Mateusz Bartczak: Stracone punkty to zła wiadomość
- Każdy mecz gra się po to, żeby wygrać, ale nie zawsze to wychodzi - uważa Mateusz Bartczak. W niedzielę Cracovia przegrała 0:1 z Górnikiem Zabrze.
Defensywny pomocnik „Pasów", podobnie jak pozostali piłkarze, zdawał sobie sprawę z tego, że spotkanie w Zabrzu nie będzie łatwe. - Górnik to zespół, który gra bardzo twardo i wiedzieliśmy to już przed meczem. Zdawaliśmy sobie sprawę z tego, że będzie to walka, a nie mecz. Niestety minimalnie ją przegraliśmy - mówi.
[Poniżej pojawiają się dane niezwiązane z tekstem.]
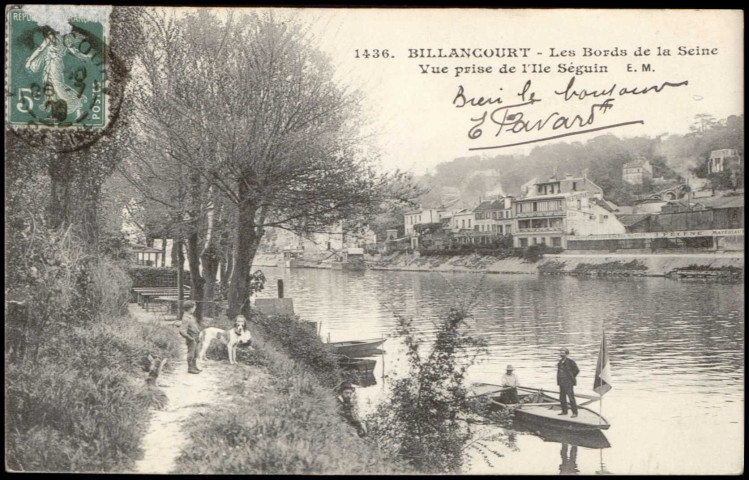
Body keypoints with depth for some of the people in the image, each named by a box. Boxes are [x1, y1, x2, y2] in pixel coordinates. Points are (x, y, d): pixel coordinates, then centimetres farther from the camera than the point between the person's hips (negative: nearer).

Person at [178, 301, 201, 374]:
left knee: (195, 353, 20)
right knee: (191, 353, 2)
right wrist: (190, 338, -24)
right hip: (191, 340, -10)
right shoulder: (186, 318, -24)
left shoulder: (190, 316, 6)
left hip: (195, 339, 10)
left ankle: (194, 367, 34)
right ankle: (190, 368, 13)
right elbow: (182, 331, -30)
Gdzie można doszukiwać się powodów porażki? - Nie stwarzaliśmy sobie zbyt wielu sytuacji, z kolei w obronie byliśmy niedokładni - odpowiada Bartczak.
Decydująca o końcowym wyniku akcja Górnika miała miejsce w 18. minucie, kiedy to Daniel Sikorski znalazł się w sytuacji sam na sam z Wojciechem Kaczmarkiem, minął go i posłał piłkę do pustej bramki. - Jeden błąd - nieporozumienie obrońców - zadecydował o tym, że straciliśmy bramkę i tej straty już nie mogliśmy odrobić przez cały mecz - wyjaśnia Bartczak.
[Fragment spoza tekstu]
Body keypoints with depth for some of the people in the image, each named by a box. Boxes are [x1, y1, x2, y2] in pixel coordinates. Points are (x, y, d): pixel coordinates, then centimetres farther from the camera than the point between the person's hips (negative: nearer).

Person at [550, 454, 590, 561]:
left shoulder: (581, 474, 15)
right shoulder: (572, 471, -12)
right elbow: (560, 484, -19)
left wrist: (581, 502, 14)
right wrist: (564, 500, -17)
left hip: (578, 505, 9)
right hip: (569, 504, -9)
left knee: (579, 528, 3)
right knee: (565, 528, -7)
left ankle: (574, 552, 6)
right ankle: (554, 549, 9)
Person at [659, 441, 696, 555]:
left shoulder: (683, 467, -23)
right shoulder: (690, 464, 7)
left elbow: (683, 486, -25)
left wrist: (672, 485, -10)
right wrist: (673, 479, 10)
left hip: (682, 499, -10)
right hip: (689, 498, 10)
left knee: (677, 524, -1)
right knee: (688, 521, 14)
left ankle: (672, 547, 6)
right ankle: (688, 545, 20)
Podopieczni trenera Jurija Szatałowa pojechali do Zabrza po trzy punkty, ale po spotkaniu byliby zadowoleni także z jednego. - Myślę, że z przebiegu spotkania remis też by nas zadowalał. Stracone punkty to dla nas zła wiadomość - kończy pomocnik „Pasów".